Paper Summary
Share...

Direct link:

Al Kofeyye Arabiyyeh: How Hip-Hop Became a Shelter for a Palestinian Girl Fighting Colonialism

Thu, April 11, 12:40 to 2:10pm, Philadelphia Marriott Downtown, Floor: Level 5, Salon K

Abstract

Objective:

For centuries peoples weaving between the villages along the waters of the Mediterranean Sea wore a patterned cotton scarf, the kofeyye. Over time the kofeyye became a symbol of their resistance to colonization. When the kofeyye came to be flooded with a color and emblem that had come to symbolize the rule of the colonizers, one girl turned to Hip Hop. The objective of this paper is to examine how Hip Hop supported this girl to reclaim the narrative of the kofeyye, and in the process, reclaim the narrative of herself, her people, and Hip Hop as African freedom culture.

Theoretical Framework:

Following scholars such as Fanon (2004), wa Thiong’o (2016), and Tuck and Yang (2018), this paper operates from an understanding of “colonialism” as a process of structural and ideological domination for the purposes of controlling and exploiting labor, lands, and/or waters.
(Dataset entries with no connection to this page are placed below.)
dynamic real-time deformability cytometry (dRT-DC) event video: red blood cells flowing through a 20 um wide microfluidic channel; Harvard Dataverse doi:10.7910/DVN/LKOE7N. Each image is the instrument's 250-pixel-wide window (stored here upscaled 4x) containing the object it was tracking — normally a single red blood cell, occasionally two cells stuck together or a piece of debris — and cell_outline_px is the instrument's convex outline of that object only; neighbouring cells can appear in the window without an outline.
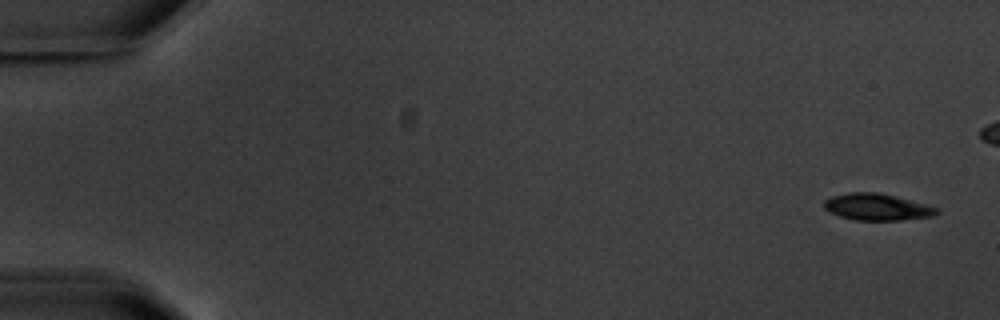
{"species": "common noctule bat (a hibernating species)", "species_latin": "Nyctalus noctula", "temperature_condition": "warm", "stored_images_in_passage": 6, "camera_frame_rate_fps": 3000, "um_per_image_px": 0.085, "animal": {"sex": "male", "body_mass_g": 20.1, "forearm_length_mm": 53.5}, "frame": {"image": 1, "passage_image": 1, "time_ms": 0.0, "image_size_px": [1000, 320], "cell_outline_px": [[940, 212], [936, 216], [900, 220], [856, 220], [840, 216], [828, 212], [824, 208], [824, 200], [832, 196], [848, 192], [876, 192], [924, 204], [936, 208]], "centroid_in_image_um": [74.51, 17.6], "position_along_channel_um": 10.5, "area_um2": 17.34}}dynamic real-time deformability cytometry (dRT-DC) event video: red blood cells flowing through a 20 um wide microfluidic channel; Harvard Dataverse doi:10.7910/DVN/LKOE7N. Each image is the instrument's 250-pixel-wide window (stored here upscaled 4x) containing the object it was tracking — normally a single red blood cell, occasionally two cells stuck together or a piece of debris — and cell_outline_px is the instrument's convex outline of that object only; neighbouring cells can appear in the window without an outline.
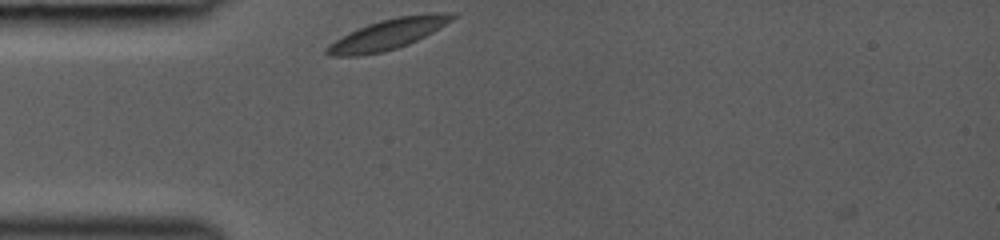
{"species": "common noctule bat (a hibernating species)", "species_latin": "Nyctalus noctula", "temperature_condition": "room temperature", "stored_images_in_passage": 2, "camera_frame_rate_fps": 3000, "um_per_image_px": 0.085, "animal": {"sex": "female", "body_mass_g": 19.0, "forearm_length_mm": 53.3}, "frame": {"image": 1, "passage_image": 1, "time_ms": 0.0, "image_size_px": [1000, 240], "cell_outline_px": [[456, 16], [452, 20], [432, 32], [408, 44], [384, 52], [360, 56], [328, 56], [324, 52], [324, 48], [336, 40], [368, 24], [380, 20], [400, 16], [452, 12]], "centroid_in_image_um": [32.93, 2.94], "position_along_channel_um": 52.1, "area_um2": 21.68}}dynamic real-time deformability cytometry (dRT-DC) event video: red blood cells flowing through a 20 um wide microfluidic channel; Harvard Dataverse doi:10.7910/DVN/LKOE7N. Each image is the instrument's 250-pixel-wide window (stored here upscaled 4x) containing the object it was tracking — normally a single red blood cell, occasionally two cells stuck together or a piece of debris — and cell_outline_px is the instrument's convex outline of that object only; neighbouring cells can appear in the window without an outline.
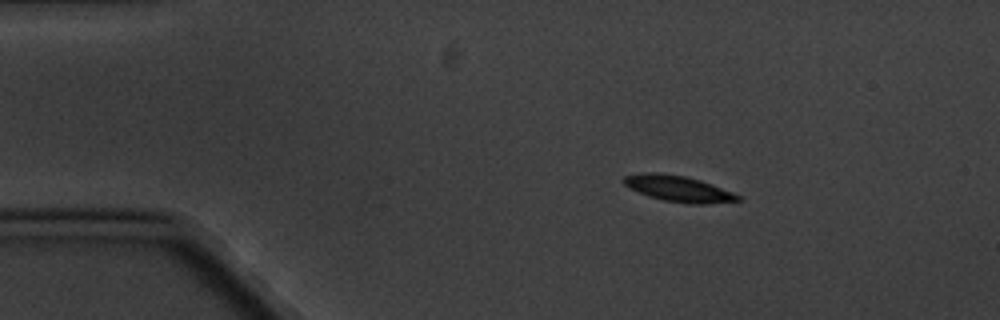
{"species": "common noctule bat (a hibernating species)", "species_latin": "Nyctalus noctula", "temperature_condition": "cold", "stored_images_in_passage": 4, "camera_frame_rate_fps": 3000, "um_per_image_px": 0.085, "animal": {"sex": "male", "body_mass_g": 20.1, "forearm_length_mm": 53.5}, "frame": {"image": 1, "passage_image": 2, "time_ms": 1.0, "image_size_px": [1000, 320], "cell_outline_px": [[740, 200], [704, 204], [688, 204], [664, 200], [648, 196], [628, 188], [620, 180], [624, 176], [648, 172], [656, 172], [684, 176], [700, 180], [712, 184], [732, 192], [740, 196]], "centroid_in_image_um": [57.61, 16.03], "position_along_channel_um": 27.4, "area_um2": 17.22}}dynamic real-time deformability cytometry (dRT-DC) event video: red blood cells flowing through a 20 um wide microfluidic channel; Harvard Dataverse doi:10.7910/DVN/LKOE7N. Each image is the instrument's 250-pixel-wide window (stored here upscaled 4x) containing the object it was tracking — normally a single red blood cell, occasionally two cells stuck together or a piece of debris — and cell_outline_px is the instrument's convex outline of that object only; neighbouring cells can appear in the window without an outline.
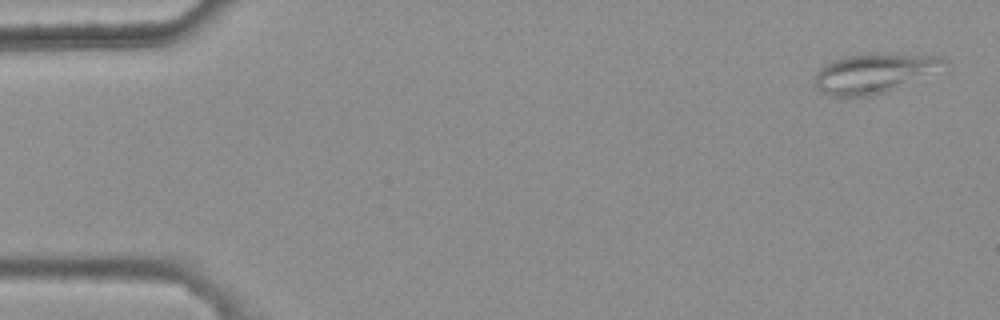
{"species": "common noctule bat (a hibernating species)", "species_latin": "Nyctalus noctula", "temperature_condition": "warm", "stored_images_in_passage": 6, "camera_frame_rate_fps": 3000, "um_per_image_px": 0.085, "animal": {"sex": "female", "body_mass_g": 25.1}, "frame": {"image": 1, "passage_image": 1, "time_ms": 0.0, "image_size_px": [1000, 320], "cell_outline_px": [[948, 64], [888, 92], [872, 96], [828, 96], [820, 92], [816, 88], [816, 72], [824, 64], [832, 60], [844, 56], [872, 52], [876, 52], [936, 56], [944, 60]], "centroid_in_image_um": [74.2, 6.21], "position_along_channel_um": 10.8, "area_um2": 29.71}}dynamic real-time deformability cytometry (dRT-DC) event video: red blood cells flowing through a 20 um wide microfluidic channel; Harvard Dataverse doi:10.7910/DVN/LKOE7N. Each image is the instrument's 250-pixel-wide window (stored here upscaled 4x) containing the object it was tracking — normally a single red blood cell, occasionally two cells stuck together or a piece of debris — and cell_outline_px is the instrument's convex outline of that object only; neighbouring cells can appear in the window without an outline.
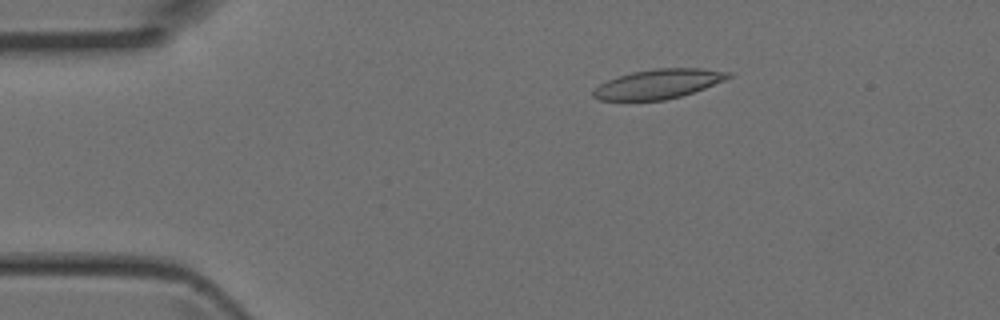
{"species": "Egyptian fruit bat (a non-hibernating species)", "species_latin": "Rousettus aegyptiacus", "temperature_condition": "room temperature", "stored_images_in_passage": 4, "camera_frame_rate_fps": 3000, "um_per_image_px": 0.085, "animal": {"sex": "female"}, "frame": {"image": 1, "passage_image": 4, "time_ms": 1.0, "image_size_px": [1000, 320], "cell_outline_px": [[732, 76], [724, 80], [704, 88], [680, 96], [664, 100], [600, 100], [592, 96], [592, 92], [600, 84], [608, 80], [632, 72], [656, 68], [704, 68], [732, 72]], "centroid_in_image_um": [55.98, 7.12], "position_along_channel_um": 29.0, "area_um2": 22.95}}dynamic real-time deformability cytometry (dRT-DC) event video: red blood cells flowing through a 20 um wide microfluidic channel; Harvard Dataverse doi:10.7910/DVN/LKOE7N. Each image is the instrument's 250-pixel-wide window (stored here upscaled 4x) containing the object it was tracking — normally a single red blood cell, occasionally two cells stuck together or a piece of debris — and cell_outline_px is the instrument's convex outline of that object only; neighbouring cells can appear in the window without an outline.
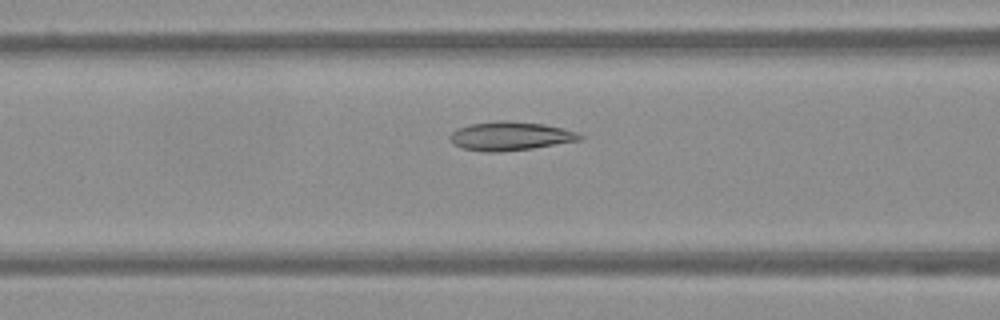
{"species": "Egyptian fruit bat (a non-hibernating species)", "species_latin": "Rousettus aegyptiacus", "temperature_condition": "warm", "stored_images_in_passage": 42, "camera_frame_rate_fps": 3000, "um_per_image_px": 0.085, "frame": {"image": 1, "passage_image": 17, "time_ms": 5.333, "image_size_px": [1000, 320], "cell_outline_px": [[584, 136], [580, 140], [532, 148], [500, 152], [484, 152], [464, 148], [452, 144], [448, 140], [448, 136], [456, 128], [468, 124], [496, 120], [508, 120], [544, 124], [576, 132]], "centroid_in_image_um": [43.29, 11.56], "position_along_channel_um": 123.3, "area_um2": 21.91}}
As the lens by which the Hip Hop artist in this paper engages coloniality, the author engages studies exploring Hip Hop as African freedom culture (Kelley, 2022). That is, Hip Hop as a “culture” that has the power to decenter anti-Blackness and the oppressive perspectives of the dominant, and to subsequently prepare colonized populations to fight their ideological and material repression.

Data and Methodology:

Data primarily comes from one piece “Al Kofeyye Arabiyyeh,” and its lyrics, music video, and related materials. The author also gathered and interpreted digital documentation, including interviews, social media, and news stories. Contextualized in his longstanding ethnographic research with Hip Hop youth artists as a researcher and teaching artist, the author then made use of Hiphopographic sociolinguistic methods (Alim, 2006) to examine rhetorical features and semiotic markers appearing in poetic and discursive data.
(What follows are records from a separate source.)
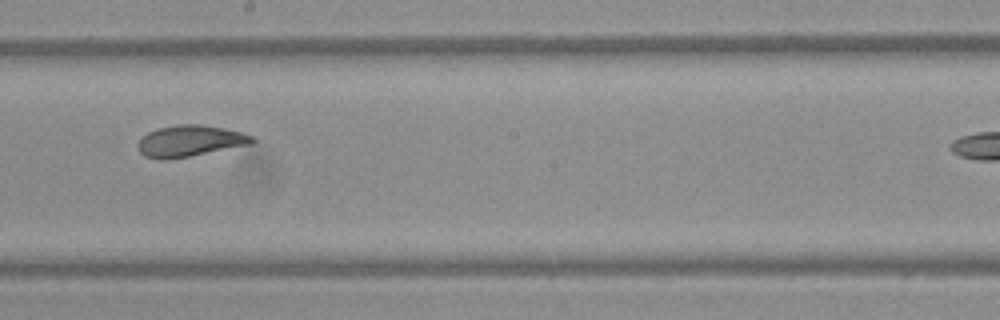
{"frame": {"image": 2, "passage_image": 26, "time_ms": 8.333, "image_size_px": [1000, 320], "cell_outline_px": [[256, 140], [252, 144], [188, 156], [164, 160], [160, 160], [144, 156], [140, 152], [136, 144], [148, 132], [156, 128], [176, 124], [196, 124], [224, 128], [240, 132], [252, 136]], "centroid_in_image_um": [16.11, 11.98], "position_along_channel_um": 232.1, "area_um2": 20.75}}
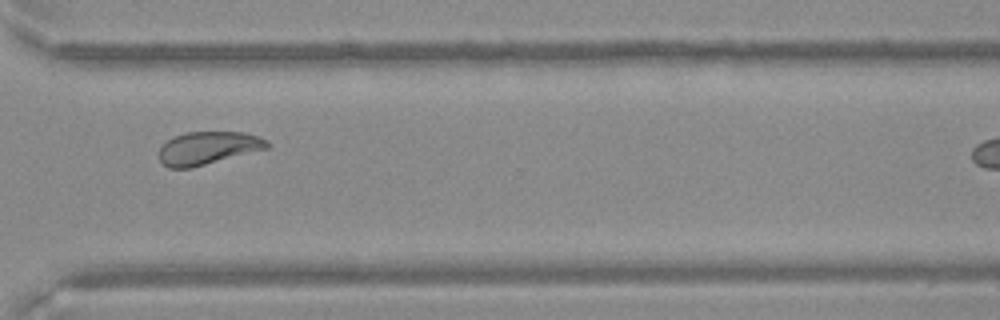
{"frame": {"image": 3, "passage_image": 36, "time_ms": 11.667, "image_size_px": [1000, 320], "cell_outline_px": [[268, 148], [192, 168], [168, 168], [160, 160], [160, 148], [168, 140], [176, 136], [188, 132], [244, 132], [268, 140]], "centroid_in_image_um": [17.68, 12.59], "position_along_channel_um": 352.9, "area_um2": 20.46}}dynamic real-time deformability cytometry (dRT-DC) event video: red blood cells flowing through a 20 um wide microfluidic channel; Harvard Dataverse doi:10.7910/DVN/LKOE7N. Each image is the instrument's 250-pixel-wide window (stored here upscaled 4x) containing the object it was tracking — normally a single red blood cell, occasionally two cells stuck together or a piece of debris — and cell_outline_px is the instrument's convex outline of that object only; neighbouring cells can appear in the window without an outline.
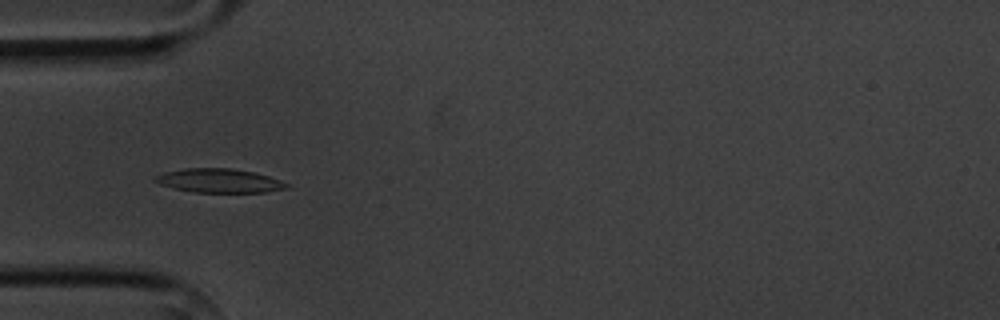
{"species": "common noctule bat (a hibernating species)", "species_latin": "Nyctalus noctula", "temperature_condition": "cold", "stored_images_in_passage": 6, "camera_frame_rate_fps": 3000, "um_per_image_px": 0.085, "animal": {"sex": "male", "body_mass_g": 20.1, "forearm_length_mm": 53.5}, "frame": {"image": 1, "passage_image": 5, "time_ms": 5.333, "image_size_px": [1000, 320], "cell_outline_px": [[288, 188], [268, 192], [196, 192], [176, 188], [160, 184], [152, 180], [156, 176], [164, 172], [184, 168], [232, 168], [252, 172], [268, 176], [280, 180], [288, 184]], "centroid_in_image_um": [18.64, 15.35], "position_along_channel_um": 66.4, "area_um2": 18.15}}
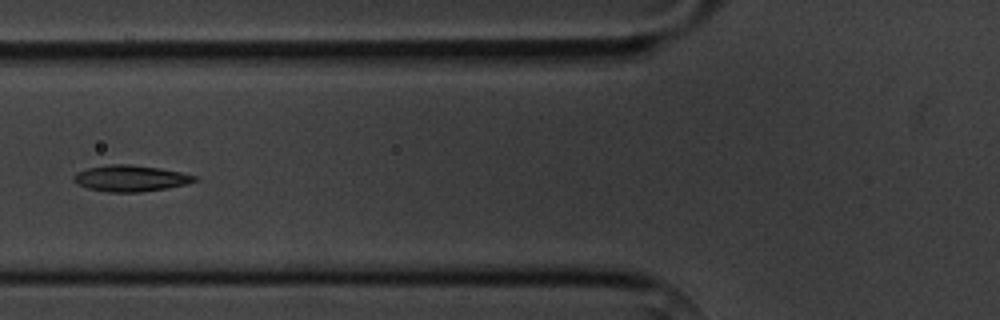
{"frame": {"image": 2, "passage_image": 6, "time_ms": 6.667, "image_size_px": [1000, 320], "cell_outline_px": [[200, 180], [188, 184], [168, 188], [140, 192], [104, 192], [88, 188], [76, 184], [72, 180], [72, 176], [76, 172], [88, 168], [108, 164], [128, 164], [160, 168], [180, 172], [196, 176]], "centroid_in_image_um": [11.08, 15.16], "position_along_channel_um": 114.7, "area_um2": 18.73}}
Substantiated Conclusions:

Born in London to parents who had been forced from Palestine, the artist featured in this paper came to see how Hip Hop as African freedom culture aligned with her cause. Hip Hop helped her understand oppression and gave her a means to fight colonization, “Rap was able to convey experiences from the Bronx. When the first MCs came out, they rapped about grief and police violence.” When she saw what the occupiers of her homeland had done to the kofeyye, she was called to respond, and Hip Hop provided her a way, “I found this kind of shelter for my thoughts.” As of June 2023, the song featured in this paper had garnered more than 1.9 million views, and became one of the most prolific songs from a contemporary Palestinian artist. This paper examines how Hip Hop contributed to the transformation of the narrative of the kofeyye, along with that of the artist and her peoples, lands, and waters.

Scholarly Significance:

The power of Hip Hop to transform the lives of youth racialized as Black and Latinx in the U.S. is increasingly well-studied. However, there have been far less studies examining its power outside of American contexts, especially youth gendered as girls and gender non-conforming. This paper attempts to critically address these scholarly omissions.